[Quoted passage Boundary: Start]

# Charleston South Carolina -- pictures



## Tsoman (Oct 4, 2007)

These are pictures of the historic part of Charleston, South Carolina.
























Enjoy!!
































*above pictures were not taken by me. The following were.


----------



## CrazyCanuck (Oct 9, 2004)

One of the best looking and designed small American city.


----------



## Avientu (Jul 12, 2007)

Nice pictures!
It looks quite tropical, does it get very cold in winter?


----------



## Tsoman (Oct 4, 2007)

Avientu said:


> Nice pictures!
> It looks quite tropical, does it get very cold in winter?



Winter is short but it can feel cold because of the moisture in the air. We don't get snow.

The summers are very hot.


----------



## Manolo_B2 (Oct 26, 2007)

I love the american way of life! 

this is the picture of a US-town that i have in my head...


----------



## phillybud (Jul 22, 2007)

*Elegance, charm and grace!*

Thank you so much for posting these pictures. I've been to Charleston several times (I briefly lived in Savanna, Georgia ... not too far away) and I love this town for it's charm and elegance. It is very historic and many people don't know it was the birthplace of the Confederacy (Fort Sumter!). Maybe you can find some pictures of the lovely countryside just outside Charleston, such as the gorgeous old plantation houses that still exist.

The climate is very warm sub-tropical ... similar to Tangier, Morrocco or Tel Aviv; or Los Angeles for that matter.


----------



## Tymel (Jan 9, 2007)

This shows me a glimpse of a rarely seen city on SSC. Those palm tree's look like paradise. I would love to have a vacation house there for the winter months, when I get tired of the gloomy weather.

I hope theres going to be many more photo threads to come.


----------



## Tsoman (Oct 4, 2007)

Tymel said:


> This shows me a glimpse of a rarely seen city on SSC. Those palm tree's look like paradise. I would love to have a vacation house there for the winter months, when I get tired of the gloomy weather.
> 
> I hope theres going to be many more photo threads to come.


Well thank you for your comments  

Now that you ask, there will be more photos! And more variety in photos.


----------



## Maxx☢Power (Nov 16, 2005)

Lovely, it's so picturesque!


----------



## Geborgenheit (Sep 9, 2005)

Looks wonderful. It's so green!


----------

[Quoted passage Boundary: End]
[Information provided Boundary: Start]

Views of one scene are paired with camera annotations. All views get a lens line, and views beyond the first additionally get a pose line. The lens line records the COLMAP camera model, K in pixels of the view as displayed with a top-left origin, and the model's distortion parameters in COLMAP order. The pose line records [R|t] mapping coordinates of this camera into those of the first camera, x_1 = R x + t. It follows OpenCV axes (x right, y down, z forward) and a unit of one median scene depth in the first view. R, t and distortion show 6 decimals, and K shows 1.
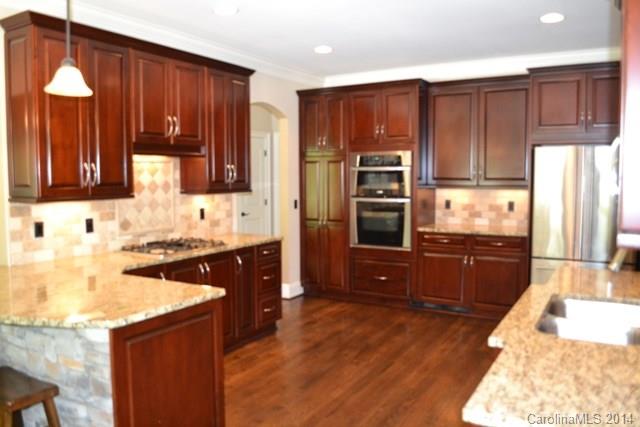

[Information provided Boundary: End]

▶ _What the exercise asks_:
Repeat the passage of the Charleston thread from "Winter is short" to "(Oct 26, 2007)". The listing is separate from the Charleston thread.

▶ _Your solution_:
Winter is short but it can feel cold because of the moisture in the air. We don't get snow.

The summers are very hot.


----------



## Manolo_B2 (Oct 26, 2007)